News Feature | April 7, 2014

FDA Clears Omeros' IND For OMS721 In Thrombotic Microangiopathies

By Estel Grace Masangkay

Omeros Corporation announced the FDA clearance of its Investigational New Drug (IND) application to assess OMS721 for the inhibition of complement-mediated thrombotic microangiopathies.

Gregory Demopulos, chairman and CEO of Omeros, said, “FDA's decision clears the way for us to begin the Phase 2 program for OMS721. We are excited by the data in serum samples from aHUS patients, and we look forward to reporting results from our Phase 2 clinical trial in patients with aHUS and other TMAs later this year.”

OMS721 is the company’s lead human monoclonal antibody that targets the immune system’s lectin pathway key regulator called mannan-binding lectin-associated serine protease-2 (MASP-2).  “FDA's clearance of the IND allows the initiation of the Phase 2 program for OMS721, which will assess the efficacy and safety of OMS721 in patients with disorders associated with lectin pathway activation. The first OMS721 Phase 2 clinical trial, planned to begin later this quarter, will evaluate the effects of the drug on patients with TMAs, including atypical hemolytic uremic syndrome (aHUS), thrombotic thrombocytopenic purpura (TTP), and stem cell transplant-related TMA… OMS721 significantly inhibited complement deposition both in the acute phase of the disease and during remission, and its inhibitory effect was similar to that of agents that block complement factor C5,” the company stated in its press release.

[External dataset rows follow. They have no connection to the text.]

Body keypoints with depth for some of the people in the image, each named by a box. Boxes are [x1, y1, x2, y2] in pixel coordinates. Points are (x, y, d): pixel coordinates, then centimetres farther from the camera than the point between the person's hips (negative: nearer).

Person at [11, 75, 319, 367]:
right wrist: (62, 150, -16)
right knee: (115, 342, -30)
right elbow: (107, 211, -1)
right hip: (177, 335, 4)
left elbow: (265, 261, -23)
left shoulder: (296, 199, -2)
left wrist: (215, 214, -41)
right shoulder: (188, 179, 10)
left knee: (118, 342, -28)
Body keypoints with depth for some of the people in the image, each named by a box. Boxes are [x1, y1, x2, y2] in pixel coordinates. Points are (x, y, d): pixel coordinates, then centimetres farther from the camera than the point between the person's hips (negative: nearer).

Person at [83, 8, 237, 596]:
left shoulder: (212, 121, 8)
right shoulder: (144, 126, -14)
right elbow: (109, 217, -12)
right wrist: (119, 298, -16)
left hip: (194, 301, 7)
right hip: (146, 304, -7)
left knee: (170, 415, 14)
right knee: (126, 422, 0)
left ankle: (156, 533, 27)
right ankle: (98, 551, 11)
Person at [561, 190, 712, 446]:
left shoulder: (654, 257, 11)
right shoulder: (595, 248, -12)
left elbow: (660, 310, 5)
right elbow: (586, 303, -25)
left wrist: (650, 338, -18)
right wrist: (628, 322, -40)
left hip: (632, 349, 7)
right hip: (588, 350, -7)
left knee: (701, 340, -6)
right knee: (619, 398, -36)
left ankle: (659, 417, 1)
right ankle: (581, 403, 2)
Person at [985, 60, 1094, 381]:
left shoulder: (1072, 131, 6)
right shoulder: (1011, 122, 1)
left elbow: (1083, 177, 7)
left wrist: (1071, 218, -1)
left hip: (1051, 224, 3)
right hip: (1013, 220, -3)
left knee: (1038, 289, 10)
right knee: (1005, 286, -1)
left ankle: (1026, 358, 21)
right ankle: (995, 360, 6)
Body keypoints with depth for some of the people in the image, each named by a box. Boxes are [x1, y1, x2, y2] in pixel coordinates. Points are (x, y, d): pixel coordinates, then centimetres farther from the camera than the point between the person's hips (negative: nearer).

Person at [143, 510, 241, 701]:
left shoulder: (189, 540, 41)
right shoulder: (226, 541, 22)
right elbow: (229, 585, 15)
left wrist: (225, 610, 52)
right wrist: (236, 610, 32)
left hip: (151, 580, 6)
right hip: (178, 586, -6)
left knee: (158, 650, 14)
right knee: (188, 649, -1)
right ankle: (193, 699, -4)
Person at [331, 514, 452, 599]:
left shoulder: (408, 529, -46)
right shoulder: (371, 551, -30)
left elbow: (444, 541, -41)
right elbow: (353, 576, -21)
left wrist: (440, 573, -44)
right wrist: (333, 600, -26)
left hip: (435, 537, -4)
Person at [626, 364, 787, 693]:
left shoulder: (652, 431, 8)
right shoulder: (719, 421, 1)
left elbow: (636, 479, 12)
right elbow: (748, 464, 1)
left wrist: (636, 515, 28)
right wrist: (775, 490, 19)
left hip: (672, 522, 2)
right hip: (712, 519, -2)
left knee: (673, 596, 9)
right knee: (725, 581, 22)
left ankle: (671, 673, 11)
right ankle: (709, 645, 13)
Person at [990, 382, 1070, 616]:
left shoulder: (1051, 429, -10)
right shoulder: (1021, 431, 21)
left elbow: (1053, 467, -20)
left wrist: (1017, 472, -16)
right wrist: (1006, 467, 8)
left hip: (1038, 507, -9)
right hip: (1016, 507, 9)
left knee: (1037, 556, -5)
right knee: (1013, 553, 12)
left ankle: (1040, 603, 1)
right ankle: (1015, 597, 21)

The lectin pathway is believed to play a central role in the development of TMAs. It is one of the principal complement activation pathways in the immune system. OMS721 blocks the lectin pathway by targeting and inhibiting MASP-2, a novel pro-inflammatory protein target involved in the complement system activation. The complement system plays a role in inflammatory response and is activated due to tissue damage or microbial infection. OMS721 contains MASP-2 antibody and is designed to be self-administered via subcutaneous injection.

The FDA has previously granted Orphan Drug Designation for OMS721 for the inhibition of complement-mediated TMAs last year.